Please write out every line of text in the data below word for word, leaving the pictures out of your answer.

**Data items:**

━━━━━━━━━━

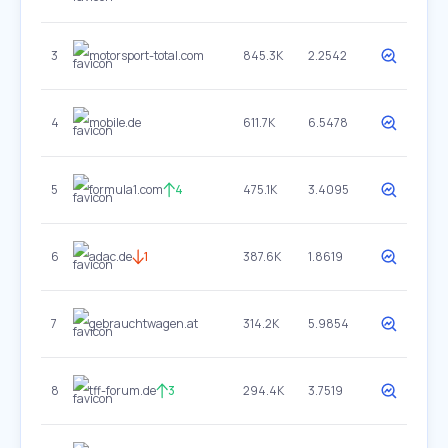
3
motorsport-total.com
845.3K
2.2542
4
mobile.de
611.7K
6.5478
5
formula1.com
4
475.1K
3.4095
6
adac.de
1
387.6K
1.8619
7
gebrauchtwagen.at
314.2K
5.9854
8
tff-forum.de
3
294.4K
3.7519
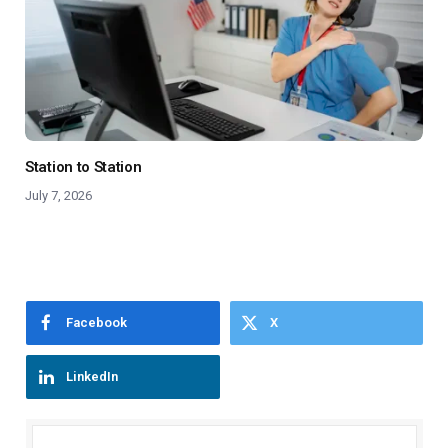
Station to Station
July 7, 2026
Facebook
X
LinkedIn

━━━━━━━━━━

**Response to this exercise:**
3
motorsport-total.com
845.3K
2.2542
4
mobile.de
611.7K
6.5478
5
formula1.com
4
475.1K
3.4095
6
adac.de
1
387.6K
1.8619
7
gebrauchtwagen.at
314.2K
5.9854
8
tff-forum.de
3
294.4K
3.7519
Station to Station
July 7, 2026
Facebook
X
LinkedIn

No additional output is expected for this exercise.